_PROMPT:_ The data below is to be repeated in full, exactly as shown.

MATERIALS PROVIDED: Begin

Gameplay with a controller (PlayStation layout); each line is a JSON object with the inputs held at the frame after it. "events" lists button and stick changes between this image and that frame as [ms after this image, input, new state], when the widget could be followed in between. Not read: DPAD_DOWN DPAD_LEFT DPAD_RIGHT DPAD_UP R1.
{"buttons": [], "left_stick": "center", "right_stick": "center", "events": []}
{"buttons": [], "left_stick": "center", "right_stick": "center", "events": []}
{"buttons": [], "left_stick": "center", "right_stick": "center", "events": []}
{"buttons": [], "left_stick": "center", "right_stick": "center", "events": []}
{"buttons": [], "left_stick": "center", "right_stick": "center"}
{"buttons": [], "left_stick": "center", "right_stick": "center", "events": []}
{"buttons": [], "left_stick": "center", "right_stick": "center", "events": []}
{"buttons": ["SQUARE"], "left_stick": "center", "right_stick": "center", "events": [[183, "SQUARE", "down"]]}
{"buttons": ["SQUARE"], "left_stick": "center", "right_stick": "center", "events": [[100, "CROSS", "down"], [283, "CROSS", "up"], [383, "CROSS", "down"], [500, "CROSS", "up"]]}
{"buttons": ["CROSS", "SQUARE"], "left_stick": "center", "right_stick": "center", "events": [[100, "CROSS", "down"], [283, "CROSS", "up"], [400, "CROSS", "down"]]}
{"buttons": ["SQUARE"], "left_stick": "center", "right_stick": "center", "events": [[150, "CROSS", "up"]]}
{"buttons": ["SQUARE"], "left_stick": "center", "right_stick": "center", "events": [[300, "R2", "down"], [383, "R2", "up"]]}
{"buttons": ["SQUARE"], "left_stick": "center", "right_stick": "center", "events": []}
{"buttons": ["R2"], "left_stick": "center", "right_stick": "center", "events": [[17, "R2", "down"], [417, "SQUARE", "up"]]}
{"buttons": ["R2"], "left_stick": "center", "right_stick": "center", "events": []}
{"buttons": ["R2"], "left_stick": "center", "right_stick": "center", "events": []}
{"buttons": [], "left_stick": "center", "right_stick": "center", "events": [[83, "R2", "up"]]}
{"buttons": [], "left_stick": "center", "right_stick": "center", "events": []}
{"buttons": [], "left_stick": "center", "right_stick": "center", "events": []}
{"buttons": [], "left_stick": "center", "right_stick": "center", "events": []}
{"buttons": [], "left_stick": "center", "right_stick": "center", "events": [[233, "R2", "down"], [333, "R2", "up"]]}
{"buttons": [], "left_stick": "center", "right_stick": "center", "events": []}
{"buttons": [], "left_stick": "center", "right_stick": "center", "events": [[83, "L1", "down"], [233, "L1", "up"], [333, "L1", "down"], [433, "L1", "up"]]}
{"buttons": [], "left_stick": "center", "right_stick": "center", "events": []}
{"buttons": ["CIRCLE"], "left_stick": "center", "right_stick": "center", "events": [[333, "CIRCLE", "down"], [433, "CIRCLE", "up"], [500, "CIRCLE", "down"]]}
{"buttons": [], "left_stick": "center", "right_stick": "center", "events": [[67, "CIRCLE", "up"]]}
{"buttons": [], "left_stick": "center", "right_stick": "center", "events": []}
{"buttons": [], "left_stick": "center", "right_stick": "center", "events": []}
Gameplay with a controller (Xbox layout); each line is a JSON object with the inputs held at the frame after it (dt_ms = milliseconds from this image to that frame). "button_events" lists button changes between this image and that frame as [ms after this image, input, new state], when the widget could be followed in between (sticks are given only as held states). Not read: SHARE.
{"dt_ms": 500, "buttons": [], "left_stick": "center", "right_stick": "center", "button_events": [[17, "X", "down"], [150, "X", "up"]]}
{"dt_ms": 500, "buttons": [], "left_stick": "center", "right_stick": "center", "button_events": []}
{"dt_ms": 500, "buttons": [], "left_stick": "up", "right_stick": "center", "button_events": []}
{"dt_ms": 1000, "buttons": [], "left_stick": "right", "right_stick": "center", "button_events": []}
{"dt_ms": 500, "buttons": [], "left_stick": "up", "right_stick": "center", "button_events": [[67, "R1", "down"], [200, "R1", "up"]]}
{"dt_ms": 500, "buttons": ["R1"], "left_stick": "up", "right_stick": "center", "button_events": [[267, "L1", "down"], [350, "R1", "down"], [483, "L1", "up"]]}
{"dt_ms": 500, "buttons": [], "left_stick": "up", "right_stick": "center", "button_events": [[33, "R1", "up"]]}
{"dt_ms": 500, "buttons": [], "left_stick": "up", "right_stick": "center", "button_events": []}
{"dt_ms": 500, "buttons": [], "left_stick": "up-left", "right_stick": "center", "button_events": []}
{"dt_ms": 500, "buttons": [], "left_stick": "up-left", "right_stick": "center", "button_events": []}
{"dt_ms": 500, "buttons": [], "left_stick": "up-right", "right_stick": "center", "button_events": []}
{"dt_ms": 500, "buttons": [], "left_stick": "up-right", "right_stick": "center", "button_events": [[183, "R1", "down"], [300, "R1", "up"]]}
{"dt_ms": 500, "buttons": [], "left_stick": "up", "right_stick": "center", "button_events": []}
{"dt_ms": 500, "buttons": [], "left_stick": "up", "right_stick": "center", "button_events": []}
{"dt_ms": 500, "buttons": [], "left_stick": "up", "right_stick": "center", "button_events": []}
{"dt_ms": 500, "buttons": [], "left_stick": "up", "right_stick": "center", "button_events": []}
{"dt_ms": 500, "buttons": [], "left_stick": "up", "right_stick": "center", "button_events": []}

MATERIALS PROVIDED: End

_ANSWER FOR THIS EXERCISE:_
Gameplay with a controller (PlayStation layout); each line is a JSON object with the inputs held at the frame after it. "events" lists button and stick changes between this image and that frame as [ms after this image, input, new state], when the widget could be followed in between. Not read: DPAD_DOWN DPAD_LEFT DPAD_RIGHT DPAD_UP R1.
{"buttons": [], "left_stick": "center", "right_stick": "center", "events": []}
{"buttons": [], "left_stick": "center", "right_stick": "center", "events": []}
{"buttons": [], "left_stick": "center", "right_stick": "center", "events": []}
{"buttons": [], "left_stick": "center", "right_stick": "center", "events": []}
{"buttons": [], "left_stick": "center", "right_stick": "center"}
{"buttons": [], "left_stick": "center", "right_stick": "center", "events": []}
{"buttons": [], "left_stick": "center", "right_stick": "center", "events": []}
{"buttons": ["SQUARE"], "left_stick": "center", "right_stick": "center", "events": [[183, "SQUARE", "down"]]}
{"buttons": ["SQUARE"], "left_stick": "center", "right_stick": "center", "events": [[100, "CROSS", "down"], [283, "CROSS", "up"], [383, "CROSS", "down"], [500, "CROSS", "up"]]}
{"buttons": ["CROSS", "SQUARE"], "left_stick": "center", "right_stick": "center", "events": [[100, "CROSS", "down"], [283, "CROSS", "up"], [400, "CROSS", "down"]]}
{"buttons": ["SQUARE"], "left_stick": "center", "right_stick": "center", "events": [[150, "CROSS", "up"]]}
{"buttons": ["SQUARE"], "left_stick": "center", "right_stick": "center", "events": [[300, "R2", "down"], [383, "R2", "up"]]}
{"buttons": ["SQUARE"], "left_stick": "center", "right_stick": "center", "events": []}
{"buttons": ["R2"], "left_stick": "center", "right_stick": "center", "events": [[17, "R2", "down"], [417, "SQUARE", "up"]]}
{"buttons": ["R2"], "left_stick": "center", "right_stick": "center", "events": []}
{"buttons": ["R2"], "left_stick": "center", "right_stick": "center", "events": []}
{"buttons": [], "left_stick": "center", "right_stick": "center", "events": [[83, "R2", "up"]]}
{"buttons": [], "left_stick": "center", "right_stick": "center", "events": []}
{"buttons": [], "left_stick": "center", "right_stick": "center", "events": []}
{"buttons": [], "left_stick": "center", "right_stick": "center", "events": []}
{"buttons": [], "left_stick": "center", "right_stick": "center", "events": [[233, "R2", "down"], [333, "R2", "up"]]}
{"buttons": [], "left_stick": "center", "right_stick": "center", "events": []}
{"buttons": [], "left_stick": "center", "right_stick": "center", "events": [[83, "L1", "down"], [233, "L1", "up"], [333, "L1", "down"], [433, "L1", "up"]]}
{"buttons": [], "left_stick": "center", "right_stick": "center", "events": []}
{"buttons": ["CIRCLE"], "left_stick": "center", "right_stick": "center", "events": [[333, "CIRCLE", "down"], [433, "CIRCLE", "up"], [500, "CIRCLE", "down"]]}
{"buttons": [], "left_stick": "center", "right_stick": "center", "events": [[67, "CIRCLE", "up"]]}
{"buttons": [], "left_stick": "center", "right_stick": "center", "events": []}
{"buttons": [], "left_stick": "center", "right_stick": "center", "events": []}
Gameplay with a controller (Xbox layout); each line is a JSON object with the inputs held at the frame after it (dt_ms = milliseconds from this image to that frame). "button_events" lists button changes between this image and that frame as [ms after this image, input, new state], when the widget could be followed in between (sticks are given only as held states). Not read: SHARE.
{"dt_ms": 500, "buttons": [], "left_stick": "center", "right_stick": "center", "button_events": [[17, "X", "down"], [150, "X", "up"]]}
{"dt_ms": 500, "buttons": [], "left_stick": "center", "right_stick": "center", "button_events": []}
{"dt_ms": 500, "buttons": [], "left_stick": "up", "right_stick": "center", "button_events": []}
{"dt_ms": 1000, "buttons": [], "left_stick": "right", "right_stick": "center", "button_events": []}
{"dt_ms": 500, "buttons": [], "left_stick": "up", "right_stick": "center", "button_events": [[67, "R1", "down"], [200, "R1", "up"]]}
{"dt_ms": 500, "buttons": ["R1"], "left_stick": "up", "right_stick": "center", "button_events": [[267, "L1", "down"], [350, "R1", "down"], [483, "L1", "up"]]}
{"dt_ms": 500, "buttons": [], "left_stick": "up", "right_stick": "center", "button_events": [[33, "R1", "up"]]}
{"dt_ms": 500, "buttons": [], "left_stick": "up", "right_stick": "center", "button_events": []}
{"dt_ms": 500, "buttons": [], "left_stick": "up-left", "right_stick": "center", "button_events": []}
{"dt_ms": 500, "buttons": [], "left_stick": "up-left", "right_stick": "center", "button_events": []}
{"dt_ms": 500, "buttons": [], "left_stick": "up-right", "right_stick": "center", "button_events": []}
{"dt_ms": 500, "buttons": [], "left_stick": "up-right", "right_stick": "center", "button_events": [[183, "R1", "down"], [300, "R1", "up"]]}
{"dt_ms": 500, "buttons": [], "left_stick": "up", "right_stick": "center", "button_events": []}
{"dt_ms": 500, "buttons": [], "left_stick": "up", "right_stick": "center", "button_events": []}
{"dt_ms": 500, "buttons": [], "left_stick": "up", "right_stick": "center", "button_events": []}
{"dt_ms": 500, "buttons": [], "left_stick": "up", "right_stick": "center", "button_events": []}
{"dt_ms": 500, "buttons": [], "left_stick": "up", "right_stick": "center", "button_events": []}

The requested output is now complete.